Não encontrei André Singer, o ex-porta porta-voz de Lula que de vez em quando é convidado para mesas redondas sobre os cabeludos de Liverpool, e resolvi deixar em paz o professor Eugênio Bucci, um dos poucos cantores que acompanhei ao violão que sabe a letra de Rocky Racoon de cor – afinal estava ocupado com coisas mais sérias, como o lançamento de seu livro A Imprensa e o Dever da Liberdade.

Tive melhor sorte com o médico Gabriel Petroni, com quem formei meu primeiro conjunto nos anos 1960 (Quarrymen, nome do primeiro grupo de John, George e Paul). Sua foto foi feita em outubro de 2008 e, segundo Bilé, como é conhecido, “Dá um frio na barriga esta essa travessia, além da sensação de estar atrapalhando o trânsito, o povo local já não deve estar aguentando mais, 40 anos de gente atravessando e eles têm que de ficar diminuindo a velocidade. Só indo pra sacar”. É, deve ser difícil esse negócio de trânsito lá. Segundo o radialista Oswaldo Luiz Vita, o Colibri, outro beatle-head, ele quase provocou um desastre à distância. Em 2003, ao visitar a filha Tatiana, que estudava em Londres, foi obrigado visitar Tate Gallery, London Eye, programa de adulto. De volta ao Brasil, inconformado, localizou a webcam instalada na esquina famosa (ver abaixo) e telefonou para que a filha atravessasse a rua acenando. Resultado, um táxi parou e o motorista arrumou a maior confusão com ela, que teve dificuldade em explicar um pai beatlemaníaco dando ordens a milhares de quilômetros pelo celular.

Fernando Nuno, tradutor de Yellow Submarine e da alentada Beatles – A Biografia (de Bob Spitz), me veio com esta,: “Pois é, a máquina de tirar retrato quebrou em Amsterdã. Depois fomos fazer a peregrinação em Londres, visitando Savile Row e passando pela zebra de Abbey Road, e depois em Liverpool, no Cavern, na estátua de Eleanor Rigby. Ou seja, fotografamos tudo só com os olhos”. Prevenido, meu filho Gustavo Ruiz, que o ano passado foi para a Europa com o Trash Pour 4 e voltou com a Mariana Aydar, ajustou a máquina no automático, fez tudo sozinho, e correu para o Regent Park onde tinha um show do Radiohead, que é mais a sua praia. Seu amigo Felipe Flip, que acaba de lançar o CD Eu Não Sou Chico Buarque, sentiu-se o beatle solitário, e atravessou gritando: “Where is John?”.
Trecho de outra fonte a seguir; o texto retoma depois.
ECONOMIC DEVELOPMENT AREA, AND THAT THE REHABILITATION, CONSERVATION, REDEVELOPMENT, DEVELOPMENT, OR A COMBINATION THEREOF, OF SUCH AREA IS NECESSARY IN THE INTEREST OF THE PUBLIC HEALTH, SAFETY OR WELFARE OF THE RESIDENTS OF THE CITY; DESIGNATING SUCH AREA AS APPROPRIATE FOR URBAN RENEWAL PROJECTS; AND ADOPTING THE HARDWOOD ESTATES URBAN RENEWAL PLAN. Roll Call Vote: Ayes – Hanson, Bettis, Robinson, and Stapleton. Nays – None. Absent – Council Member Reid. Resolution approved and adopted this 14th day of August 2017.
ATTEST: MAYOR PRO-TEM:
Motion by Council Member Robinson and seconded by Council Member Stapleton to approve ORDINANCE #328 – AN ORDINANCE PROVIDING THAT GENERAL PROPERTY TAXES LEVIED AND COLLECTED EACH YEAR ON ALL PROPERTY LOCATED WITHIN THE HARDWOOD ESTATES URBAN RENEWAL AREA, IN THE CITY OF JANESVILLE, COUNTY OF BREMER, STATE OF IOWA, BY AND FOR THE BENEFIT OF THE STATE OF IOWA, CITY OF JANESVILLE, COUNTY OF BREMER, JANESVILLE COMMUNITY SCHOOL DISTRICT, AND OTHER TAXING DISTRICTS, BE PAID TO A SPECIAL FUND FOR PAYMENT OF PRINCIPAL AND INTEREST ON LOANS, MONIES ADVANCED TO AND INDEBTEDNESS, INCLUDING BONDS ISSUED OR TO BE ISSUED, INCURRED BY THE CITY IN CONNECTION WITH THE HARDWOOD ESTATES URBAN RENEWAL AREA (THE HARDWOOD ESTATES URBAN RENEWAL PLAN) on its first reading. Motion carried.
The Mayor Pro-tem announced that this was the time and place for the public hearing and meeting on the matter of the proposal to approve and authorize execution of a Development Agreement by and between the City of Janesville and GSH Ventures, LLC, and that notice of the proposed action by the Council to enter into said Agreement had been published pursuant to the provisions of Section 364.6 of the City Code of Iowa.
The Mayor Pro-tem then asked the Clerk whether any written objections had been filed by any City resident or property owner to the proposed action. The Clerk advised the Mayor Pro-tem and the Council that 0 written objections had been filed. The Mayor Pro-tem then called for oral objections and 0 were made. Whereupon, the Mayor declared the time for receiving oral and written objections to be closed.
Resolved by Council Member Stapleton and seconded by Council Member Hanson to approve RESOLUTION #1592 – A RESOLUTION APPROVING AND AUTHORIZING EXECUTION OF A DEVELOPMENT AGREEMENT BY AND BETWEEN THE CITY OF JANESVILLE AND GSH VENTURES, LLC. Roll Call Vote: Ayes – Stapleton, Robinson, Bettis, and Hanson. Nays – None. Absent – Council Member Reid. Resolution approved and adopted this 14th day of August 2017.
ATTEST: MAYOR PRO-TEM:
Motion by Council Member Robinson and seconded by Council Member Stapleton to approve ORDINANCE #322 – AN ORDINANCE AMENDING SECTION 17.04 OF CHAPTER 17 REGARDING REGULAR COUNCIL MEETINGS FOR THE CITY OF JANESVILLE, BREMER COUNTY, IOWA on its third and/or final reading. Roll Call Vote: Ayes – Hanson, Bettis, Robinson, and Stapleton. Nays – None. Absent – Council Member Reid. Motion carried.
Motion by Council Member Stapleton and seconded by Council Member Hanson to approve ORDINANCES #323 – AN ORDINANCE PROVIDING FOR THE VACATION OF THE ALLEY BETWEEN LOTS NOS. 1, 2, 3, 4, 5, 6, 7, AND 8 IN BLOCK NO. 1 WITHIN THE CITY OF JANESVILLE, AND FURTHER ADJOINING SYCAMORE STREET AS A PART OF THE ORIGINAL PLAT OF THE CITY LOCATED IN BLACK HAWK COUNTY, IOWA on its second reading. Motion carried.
Foto: Frederico Mendes/ Arquivo Marcelo Fróes

Gozado foi o jornalista Marcelo Fróes, que entre outros feitos trouxe ao Brasil em 1993 o produtor dos Beatles, Sir George Martin, e está terminando uma trilogia de CDs dedicados ao repertório dos Beatles de 1969, a ser lançado pelo seu selo Discobertas. Começou teorizando sobre a travessia de Abbey Road, que considera um lugar mágico. Acredita que a prefeitura de Londres deveria fazer alguma obra, que permita que as pessoas fotografem direito. E finaliza,: “Eu mesmo atravessando a rua, acho que nem tenho, viu…”. Em compensação, mandou uma de George Martin atravessando a Vieira Souto (foto ao lado).